In the entries below, find each line with the word "developer" and pull it out.

▶ **EXCERPTED DATA**
((
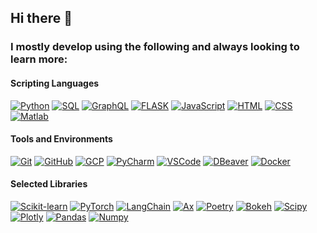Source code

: ## Hi there 👋


### I mostly develop using the following and always looking to learn more:
#### Scripting Languages
[![Python](https://img.shields.io/badge/-Python-3776AB?style=for-the-badge&logo=python&logoColor=white)](https://www.python.org/)
[![SQL](https://img.shields.io/badge/-SQL-4479A1?style=for-the-badge&logo=postgresql&logoColor=white)](https://www.postgresql.org/)
[![GraphQL](https://img.shields.io/badge/-GraphQL-E10098?style=for-the-badge&logo=graphql&logoColor=white)](https://graphql.org/)
[![FLASK](https://img.shields.io/badge/-FLASK-000000?style=for-the-badge&logo=flask&logoColor=white)](https://flask.palletsprojects.com/)
[![JavaScript](https://img.shields.io/badge/-JavaScript-F7DF1E?style=for-the-badge&logo=javascript&logoColor=black)](https://developer.mozilla.org/en-US/docs/Web/JavaScript)
[![HTML](https://img.shields.io/badge/-HTML5-E34F26?style=for-the-badge&logo=html5&logoColor=white)](https://developer.mozilla.org/en-US/docs/Web/Guide/HTML/HTML5)
[![CSS](https://img.shields.io/badge/-CSS3-1572B6?style=for-the-badge&logo=css3&logoColor=white)](https://developer.mozilla.org/en-US/docs/Web/CSS)
[![Matlab](https://img.shields.io/badge/-Matlab-0076A8?style=for-the-badge&logo=mathworks&logoColor=white)](https://www.mathworks.com/products/matlab.html)

#### Tools and Environments
[![Git](https://img.shields.io/badge/-Git-F05032?style=for-the-badge&logo=git&logoColor=white)](https://git-scm.com/)
[![GitHub](https://img.shields.io/badge/-GitHub-181717?style=for-the-badge&logo=github&logoColor=white)](https://github.com/)
[![GCP](https://img.shields.io/badge/-GCP-4285F4?style=for-the-badge&logo=google-cloud&logoColor=white)](https://cloud.google.com/)
[![PyCharm](https://img.shields.io/badge/-PyCharm-000000?style=for-the-badge&logo=pycharm&logoColor=white)](https://www.jetbrains.com/pycharm/)
[![VSCode](https://img.shields.io/badge/-VSCode-007ACC?style=for-the-badge&logo=visual-studio-code&logoColor=white)](https://code.visualstudio.com/)
[![DBeaver](https://img.shields.io/badge/-DBeaver-2C8EBB?style=for-the-badge&logo=dbeaver&logoColor=white)](https://dbeaver.io/)
[![Docker](https://img.shields.io/badge/-Docker-2496ED?style=for-the-badge&logo=docker&logoColor=white)](https://www.docker.com/)

#### Selected Libraries
[![Scikit-learn](https://img.shields.io/badge/-Scikit--learn-F7931E?style=for-the-badge&logo=scikit-learn&logoColor=white)](https://scikit-learn.org/stable/)
[![PyTorch](https://img.shields.io/badge/-PyTorch-EE4C2C?style=for-the-badge&logo=pytorch&logoColor=white)](https://pytorch.org/)
[![LangChain](https://img.shields.io/badge/-LangChain-000000?style=for-the-badge)](https://example.com)
[![Ax](https://img.shields.io/badge/-Ax-7400B8?style=for-the-badge)](https://example.com)
[![Poetry](https://img.shields.io/badge/-Poetry-50318F?style=for-the-badge&logo=python&logoColor=white)](https://python-poetry.org/)
[![Bokeh](https://img.shields.io/badge/-Bokeh-E64545?style=for-the-badge&logo=bokeh&logoColor=white)](https://bokeh.org/)
[![Scipy](https://img.shields.io/badge/-Scipy-8CAAE6?style=for-the-badge)](https://www.scipy.org/)
[![Plotly](https://img.shields.io/badge/-Plotly-3F4F75?style=for-the-badge&logo=plotly&logoColor=white)](https://plotly.com/)
[![Pandas](https://img.shields.io/badge/-Pandas-150458?style=for-the-badge&logo=pandas&logoColor=white)](https://pandas.pydata.org/)
[![Numpy](https://img.shields.io/badge/-Numpy-013243?style=for-the-badge&logo=numpy&logoColor=white)](https://numpy.org/)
))
▶ **SOLUTION TO THIS EXERCISE**
[![JavaScript](https://img.shields.io/badge/-JavaScript-F7DF1E?style=for-the-badge&logo=javascript&logoColor=black)](https://developer.mozilla.org/en-US/docs/Web/JavaScript)
[![HTML](https://img.shields.io/badge/-HTML5-E34F26?style=for-the-badge&logo=html5&logoColor=white)](https://developer.mozilla.org/en-US/docs/Web/Guide/HTML/HTML5)
[![CSS](https://img.shields.io/badge/-CSS3-1572B6?style=for-the-badge&logo=css3&logoColor=white)](https://developer.mozilla.org/en-US/docs/Web/CSS)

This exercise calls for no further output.